St Stephen House And Attached Cloisters is a Grade II listed building in the Oxford local planning authority area, England. Theological college. 9 related planning applications.

St Stephen House And Attached Cloisters

WRENN ID
rusted-grate-myrtle
Grade
II
Local Planning Authority
Oxford
Country
England
Type
Theological college
Source
Historic England listing

Also on this page: EPC · related consents · flood risk · radon risk · detailed attributes ↓

Description

St Stephen’s House and attached cloisters is a theological college, formerly the Mission House of the Society of St John the Evangelist, located near the Church of St John the Evangelist on Iffley Road. The late 19th-century entrance block was likely designed by the local architect Clapton Crabb Rolfe. The main block, with its cloister, was built in 1899 to designs by G.F. Bodley, under the supervision of Brother Maynard SSJE. In 1929, a first-floor addition was made to the Marston Street entrance by F.E. Howard and T. Rayson, and between 1937 and 1939, J.N. Comper added a transeptal east end to the House Chapel.

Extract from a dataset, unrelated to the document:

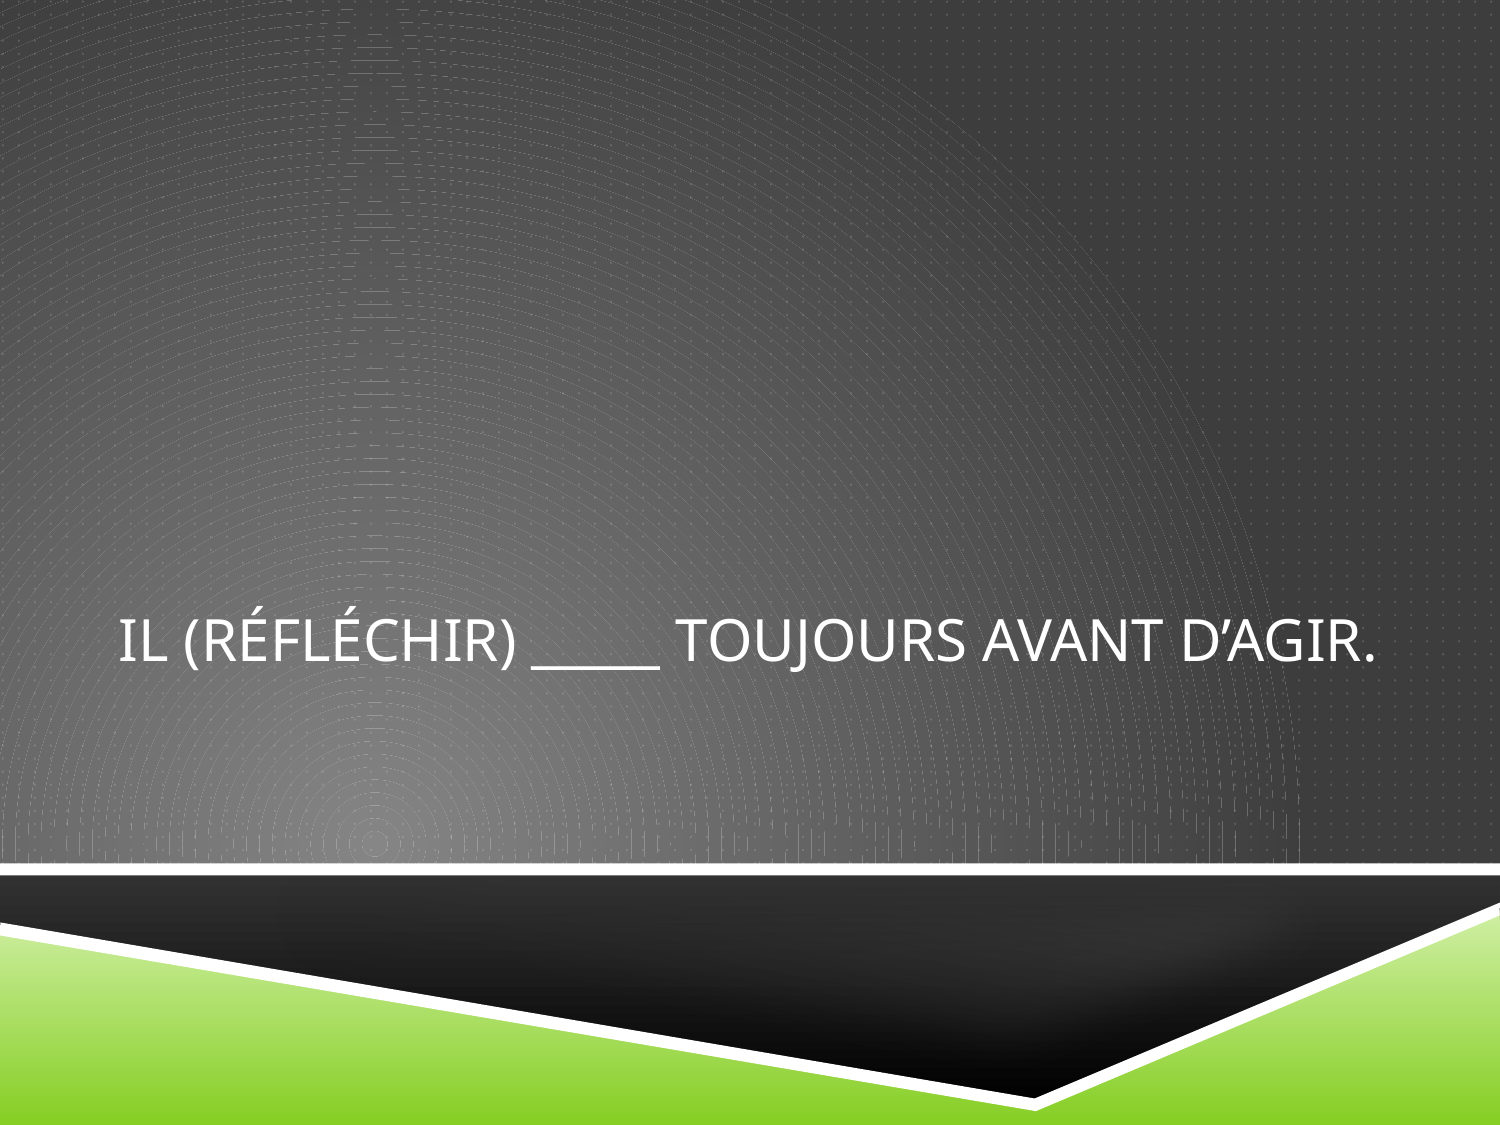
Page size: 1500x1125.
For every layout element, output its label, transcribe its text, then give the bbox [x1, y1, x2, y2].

title Il (réfléchir) _____ toujours avant d’agir. [118, 596, 1394, 820]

The entrance block is constructed of red brick with slated pitched roofs and dormers, featuring a short tower belfrey with a pyramidal roof and lucarnes. The building has two, three and four storeys, including a semi-basement. The rear elevation includes an additional fourth storey, the “Founder's Chapel”, which has paired pointed arch clerestory windows, a rose window, and a western gable end carved stone Calvary (heads of Mary and St. John are currently missing). The chapel's interior features an arch-braced roof and simple stained timber arcading, along with simple stained pews. A mural on the western wall depicts the stoning of St Stephen.

The main Bodley block is rendered with stone dressings and has tiled hipped and pitched roofs with dormers. The Marston Street façade features a recessed two-storey entrance block with a central pointed arch doorway flanked by buttresses and three-light windows, alongside two two-light windows at first floor level. This leads to an E-plan accommodation/office block, mostly two storeys high with attics, and cloisters to the southwest which adjoin the listed Church of St John the Evangelist, also designed by Bodley. The House Chapel is situated on the same axis as the church, to the northeast. The ground floor windows of the E-plan block are stone architraved with transoms and mullions, while the first floor has two-light windows, all with small leaded panes. A single-story northeast entrance features a central pointed arch doorway flanked by five-light windows and a central hipped roof extension above.

The House Chapel has four buttressed bays, with a two-bay buttressed transeptal east end. The nave features two-light pointed arch tracery windows and lancets at the east end. The interior includes a wooden screen at the west end and stalls; a painted frieze is positioned above the nave windows. The pointed chancel arch head has an extrados moulding fading into the walls and an intrados moulding on corbel springers, contributing to the chancel vaulting. A simplified corresponding blind arch on the east wall visually frames a classical ciborium by Comper. An axial cloister extension leads to a stone-flagged rectangular cloister, which closes off the E-plan, forming two small courtyards and abuts the church. The cloister is lit by slightly pointed arch three-light openings, set within recessed arched openings to the interior, some of which have window seats.